Майор что-то гортанно крикнул по-японски. Два других офицера и выскочившие из дома солдаты подбежали к нему. Он указал пальцем на Анатолия. Японцы подскочили к пограничнику, связали ему за спиной руки и стали избивать. Били палками, прикладами, сапогами. Били по лицу, по голове, по животу. Сам майор несколько раз ударил носком по раненым ногам.
Анатолий погрузился в забытье. Ему плеснули в лицо водой. Майор еще улыбался:
— Ну, как самочувствие? Ты мне что-то хочешь сказать? Не хочешь? Тогда будет плохо…
Он снова скомандовал по-японски.
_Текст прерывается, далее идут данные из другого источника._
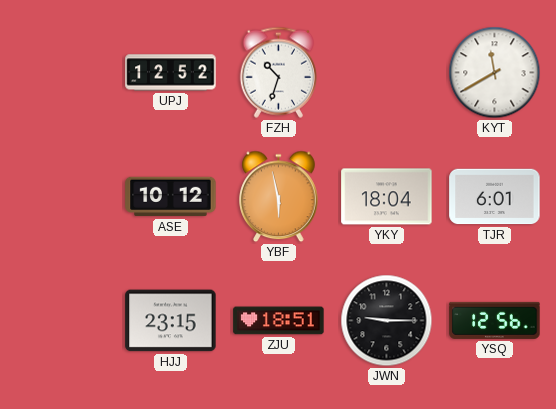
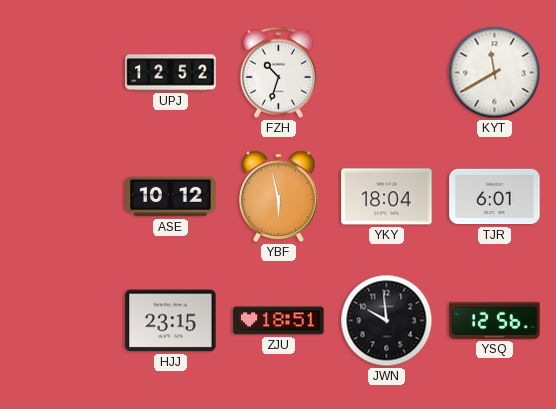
JWN: 9:15 -> 9:59
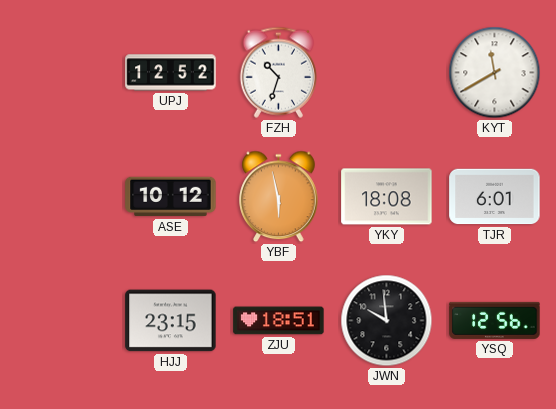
YKY: 18:04 -> 18:08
Солдаты подхватили пограничника, поволокли в глубь двора к сухому кедру. Поставили спиной к дереву и привязали крест-накрест веревками. Майор, закуривая, бросил:
— Последний раз предлагаю: или жизнь, или… Нет, смерти я тебе не обещаю. Но хорошая пытка будет…
Кололи штыками, жгли каленым железом, загоняли иголки под ногти, сорвали бинты с ран, посыпали солью. Пахло кровью, подпаленным мясом. Анатолий, бледный, в поту, в изодранной окровавленной одежде, обессилев, висел на веревках; голова безжизненно поникла. Когда он был в сознании, он только мычал. А когда терял сознание — стонал, плакал, выкрикивал в бреду бессвязные фразы. Японцы, вытянув шеи, вслушивались: «Мама, родная…» Майор давал знак, пограничника приводили в чувство — и пытки продолжались сызнова.